▸ Document section:
Core Site Reliability Engineer – Global Trading Infrastructure
The Company
A rapidly scaling technology-driven trading firm is building the next generation of infrastructure for digital asset markets. The team designs and operates high-performance, globally distributed systems focused on reliability, transparency, and efficiency.
They apply a first-principles engineering culture across liquidity provision, trading solutions, and treasury operations, delivering robust systems that operate at scale.
The Role
As a Core Site Reliability Engineer, you will sit at the centre of the firm's infrastructure operations. Your work will directly influence the reliability, performance, and scalability of a multi-region, low-latency trading environment.
You will collaborate closely with Engineering, Trading, and Data teams while reporting into the firm’s Infrastructure leadership. Your mission: maintain, enhance, and scale the systems that keep the trading platform running at peak performance.
Responsibilities
Infrastructure Reliability & Operations
-
Maintain and optimise critical systems including ultra-low-latency networking stacks, cloud environments, data pipelines, and core trading services
-
Continuously monitor and tune network performance across global regions
-
Ensure high reliability, security, and scalability across mission-critical infrastructure
-
Participate in daily operational duties, real-time incident response, and platform stability improvements
Kubernetes & Orchestration
-
Develop and maintain in-house Kubernetes operators tailored to complex trading workloads
-
Manage containerised services and contribute to smooth, reliable deployment workflows
Automation, Tooling & DevOps
-
Enhance CI/CD tooling (FluxCD, GitHub Actions, Python-based automation)

▸ Data for this task:
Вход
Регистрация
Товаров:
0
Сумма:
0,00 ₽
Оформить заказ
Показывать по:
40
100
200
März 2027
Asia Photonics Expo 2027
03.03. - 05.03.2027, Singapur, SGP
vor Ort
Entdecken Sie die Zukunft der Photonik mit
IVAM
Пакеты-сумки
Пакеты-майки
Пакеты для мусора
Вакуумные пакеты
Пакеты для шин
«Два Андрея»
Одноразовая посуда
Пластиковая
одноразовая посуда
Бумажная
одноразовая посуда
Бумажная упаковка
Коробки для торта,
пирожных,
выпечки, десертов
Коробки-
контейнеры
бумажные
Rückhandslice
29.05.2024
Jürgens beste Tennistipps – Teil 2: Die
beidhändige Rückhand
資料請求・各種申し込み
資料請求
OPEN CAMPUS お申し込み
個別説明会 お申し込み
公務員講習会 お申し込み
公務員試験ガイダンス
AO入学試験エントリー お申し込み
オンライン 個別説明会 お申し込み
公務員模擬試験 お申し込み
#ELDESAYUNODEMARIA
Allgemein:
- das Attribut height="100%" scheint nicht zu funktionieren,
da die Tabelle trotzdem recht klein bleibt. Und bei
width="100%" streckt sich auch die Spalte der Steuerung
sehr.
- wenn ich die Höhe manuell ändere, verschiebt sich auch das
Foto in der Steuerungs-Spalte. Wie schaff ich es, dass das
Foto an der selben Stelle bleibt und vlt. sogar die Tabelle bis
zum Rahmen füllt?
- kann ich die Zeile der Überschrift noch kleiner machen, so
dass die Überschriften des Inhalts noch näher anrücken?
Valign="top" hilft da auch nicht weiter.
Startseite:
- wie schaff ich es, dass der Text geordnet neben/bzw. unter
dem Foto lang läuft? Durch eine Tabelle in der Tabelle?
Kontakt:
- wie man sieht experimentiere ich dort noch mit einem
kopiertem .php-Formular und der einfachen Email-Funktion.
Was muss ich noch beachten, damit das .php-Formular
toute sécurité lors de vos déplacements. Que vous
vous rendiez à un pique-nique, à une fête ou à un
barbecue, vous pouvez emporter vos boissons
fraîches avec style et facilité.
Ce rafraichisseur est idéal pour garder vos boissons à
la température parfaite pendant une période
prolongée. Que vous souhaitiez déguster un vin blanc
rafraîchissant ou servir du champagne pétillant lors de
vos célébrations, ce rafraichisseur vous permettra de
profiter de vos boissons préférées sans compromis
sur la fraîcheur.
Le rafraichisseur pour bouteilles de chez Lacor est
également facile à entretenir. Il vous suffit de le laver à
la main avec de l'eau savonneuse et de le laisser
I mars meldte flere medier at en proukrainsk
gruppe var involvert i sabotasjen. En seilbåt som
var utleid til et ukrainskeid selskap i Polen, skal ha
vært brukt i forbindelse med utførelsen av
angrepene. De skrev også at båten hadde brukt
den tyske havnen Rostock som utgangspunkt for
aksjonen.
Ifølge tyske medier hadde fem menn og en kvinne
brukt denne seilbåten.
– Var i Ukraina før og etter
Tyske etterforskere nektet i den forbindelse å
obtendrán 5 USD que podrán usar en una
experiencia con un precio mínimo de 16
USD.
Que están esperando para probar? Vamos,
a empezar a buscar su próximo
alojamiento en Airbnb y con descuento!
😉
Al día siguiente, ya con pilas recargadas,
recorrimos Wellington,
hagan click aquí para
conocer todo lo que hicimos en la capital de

▸ Work task A:
According to the job posting, who does the Core Site Reliability Engineer report to?
▸ Work task B:
Arrange the rows as a numbered list, from the first row down to and including the line containing "Foto in der", and leave out any blank lines.
The job posting and the rows come from unrelated sources.

▸ Exercise answer A:
The Core Site Reliability Engineer reports to the firm's Infrastructure leadership.

▸ Exercise answer B:
1. Вход
2. Регистрация
3. Товаров:
4. 0
5. Сумма:
6. 0,00 ₽
7. Оформить заказ
8. Показывать по:
9. 40
10. 100
11. 200
12. März 2027
13. Asia Photonics Expo 2027
14. 03.03. - 05.03.2027, Singapur, SGP
15. vor Ort
16. Entdecken Sie die Zukunft der Photonik mit
17. IVAM
18. Пакеты-сумки
19. Пакеты-майки
20. Пакеты для мусора
21. Вакуумные пакеты
22. Пакеты для шин
23. «Два Андрея»
24. Одноразовая посуда
25. Пластиковая
26. одноразовая посуда
27. Бумажная
28. одноразовая посуда
29. Бумажная упаковка
30. Коробки для торта,
31. пирожных,
32. выпечки, десертов
33. Коробки-
34. контейнеры
35. бумажные
36. Rückhandslice
37. 29.05.2024
38. Jürgens beste Tennistipps – Teil 2: Die
39. beidhändige Rückhand
40. 資料請求・各種申し込み
41. 資料請求
42. OPEN CAMPUS お申し込み
43. 個別説明会 お申し込み
44. 公務員講習会 お申し込み
45. 公務員試験ガイダンス
46. AO入学試験エントリー お申し込み
47. オンライン 個別説明会 お申し込み
48. 公務員模擬試験 お申し込み
49. #ELDESAYUNODEMARIA
50. Allgemein:
51. - das Attribut height="100%" scheint nicht zu funktionieren,
52. da die Tabelle trotzdem recht klein bleibt. Und bei
53. width="100%" streckt sich auch die Spalte der Steuerung
54. sehr.
55. - wenn ich die Höhe manuell ändere, verschiebt sich auch das
56. Foto in der Steuerungs-Spalte. Wie schaff ich es, dass das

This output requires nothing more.